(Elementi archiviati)
______________________________

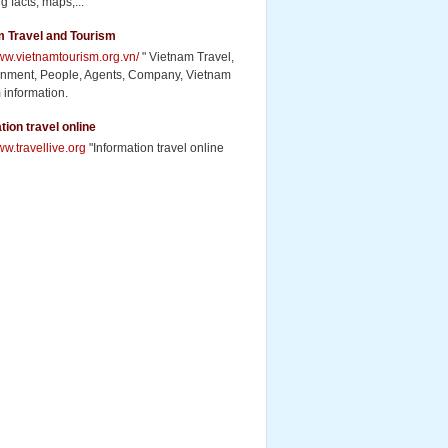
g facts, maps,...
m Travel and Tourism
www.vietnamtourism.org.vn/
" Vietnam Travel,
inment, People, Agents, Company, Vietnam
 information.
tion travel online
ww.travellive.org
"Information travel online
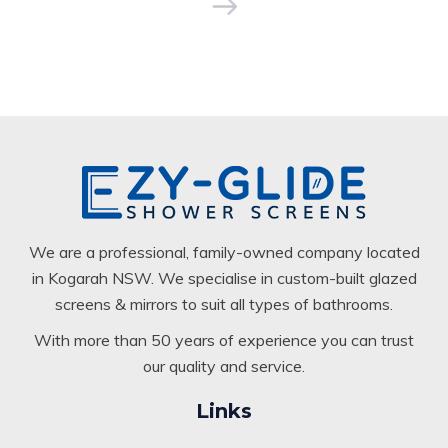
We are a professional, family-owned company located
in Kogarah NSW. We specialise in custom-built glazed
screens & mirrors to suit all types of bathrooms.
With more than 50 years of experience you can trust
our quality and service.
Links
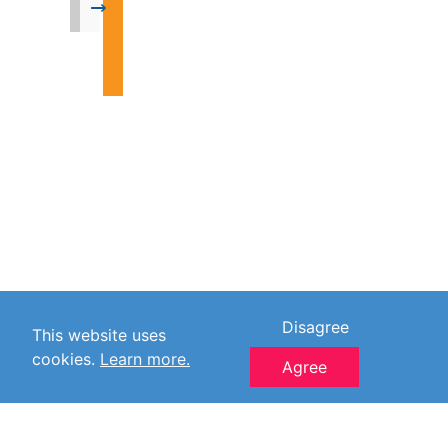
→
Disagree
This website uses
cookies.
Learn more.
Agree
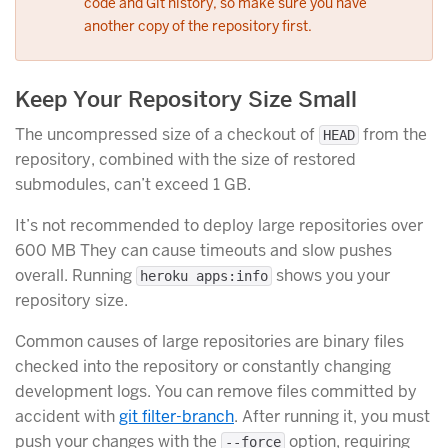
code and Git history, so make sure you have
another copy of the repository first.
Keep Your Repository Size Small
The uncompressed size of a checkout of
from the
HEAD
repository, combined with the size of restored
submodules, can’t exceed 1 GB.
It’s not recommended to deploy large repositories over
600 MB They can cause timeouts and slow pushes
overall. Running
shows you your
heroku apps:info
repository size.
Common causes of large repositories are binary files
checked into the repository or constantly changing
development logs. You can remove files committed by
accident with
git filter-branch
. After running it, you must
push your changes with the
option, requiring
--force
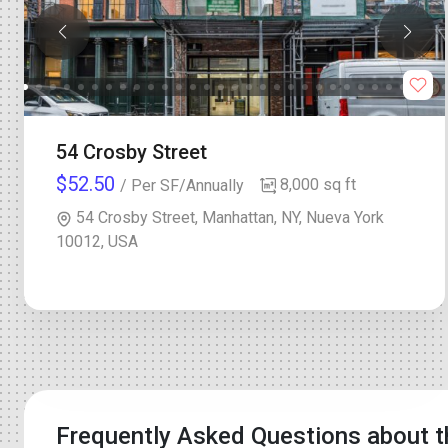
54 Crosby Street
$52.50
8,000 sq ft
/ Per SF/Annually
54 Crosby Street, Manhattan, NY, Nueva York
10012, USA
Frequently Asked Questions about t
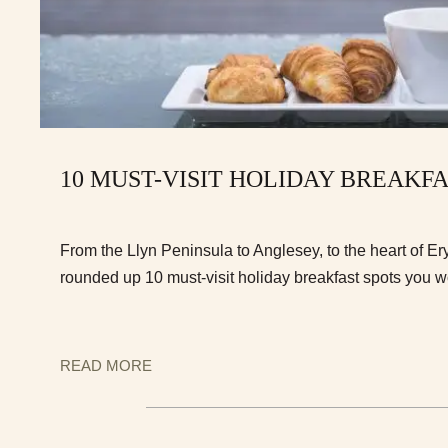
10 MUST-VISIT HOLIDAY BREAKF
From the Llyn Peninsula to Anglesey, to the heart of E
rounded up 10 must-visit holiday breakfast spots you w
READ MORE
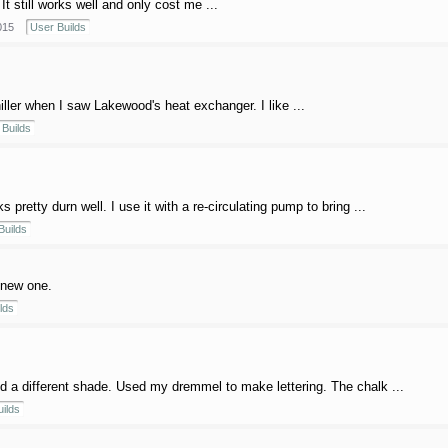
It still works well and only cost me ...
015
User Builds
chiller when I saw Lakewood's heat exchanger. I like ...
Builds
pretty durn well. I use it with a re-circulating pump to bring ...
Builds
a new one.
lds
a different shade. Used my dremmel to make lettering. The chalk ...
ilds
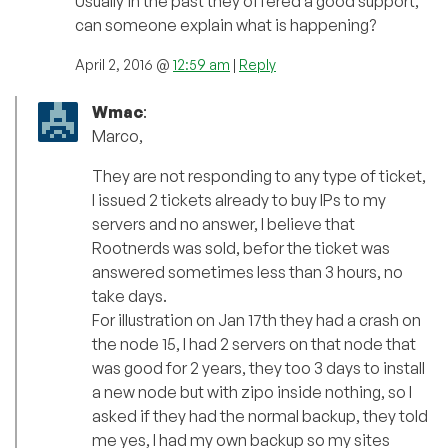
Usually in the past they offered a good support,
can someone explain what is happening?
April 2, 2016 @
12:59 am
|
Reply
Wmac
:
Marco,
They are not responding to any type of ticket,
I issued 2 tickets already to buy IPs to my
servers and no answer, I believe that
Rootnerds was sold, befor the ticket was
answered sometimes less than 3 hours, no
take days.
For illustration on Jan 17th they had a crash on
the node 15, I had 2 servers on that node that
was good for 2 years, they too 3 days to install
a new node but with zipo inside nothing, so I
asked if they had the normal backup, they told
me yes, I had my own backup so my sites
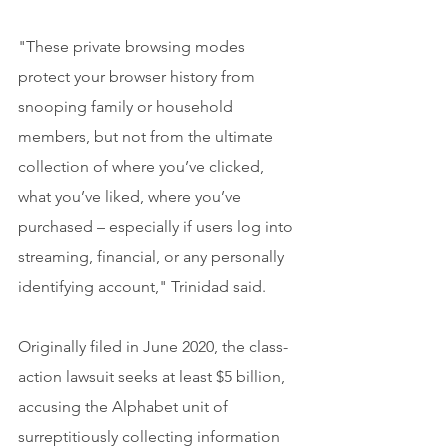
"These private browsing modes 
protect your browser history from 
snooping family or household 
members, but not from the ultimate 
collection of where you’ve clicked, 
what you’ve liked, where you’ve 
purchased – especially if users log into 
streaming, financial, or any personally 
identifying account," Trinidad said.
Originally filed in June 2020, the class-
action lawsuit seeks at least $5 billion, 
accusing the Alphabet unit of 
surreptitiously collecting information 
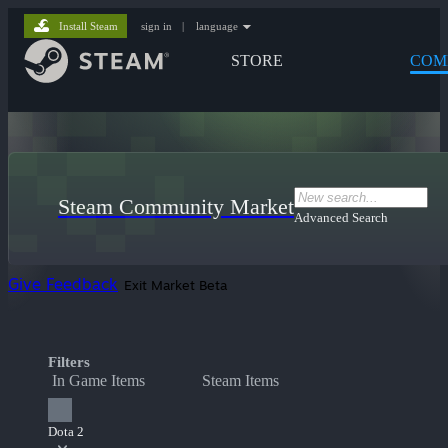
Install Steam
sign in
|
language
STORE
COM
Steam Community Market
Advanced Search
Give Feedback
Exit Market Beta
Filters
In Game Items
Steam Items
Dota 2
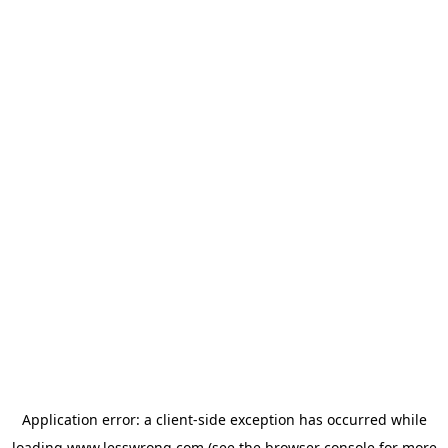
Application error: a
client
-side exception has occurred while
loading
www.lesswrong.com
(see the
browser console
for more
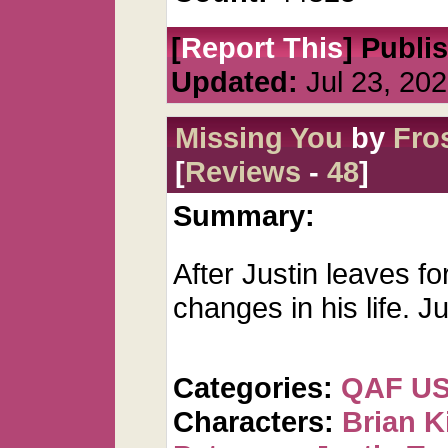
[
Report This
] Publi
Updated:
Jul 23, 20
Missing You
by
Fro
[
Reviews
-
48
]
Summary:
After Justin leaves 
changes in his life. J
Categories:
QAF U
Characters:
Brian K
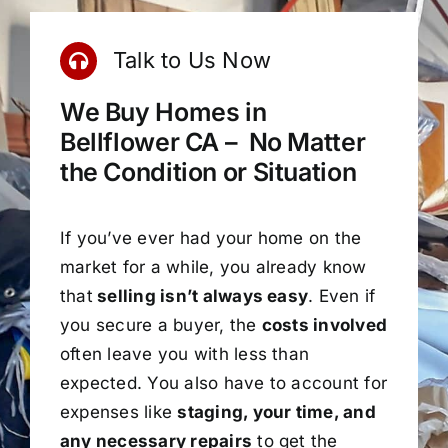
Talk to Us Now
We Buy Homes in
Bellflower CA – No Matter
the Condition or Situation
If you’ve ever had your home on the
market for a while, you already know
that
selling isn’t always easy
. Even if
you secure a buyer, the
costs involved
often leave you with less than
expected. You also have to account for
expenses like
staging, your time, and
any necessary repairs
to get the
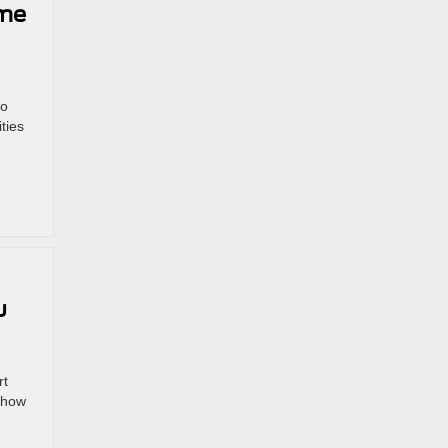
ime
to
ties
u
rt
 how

______________________________

> [Compito] Riporta solo il numero delle linee di testo, nelle righe qui sopra, che contengono la parola "while".

> [Soluzione] 2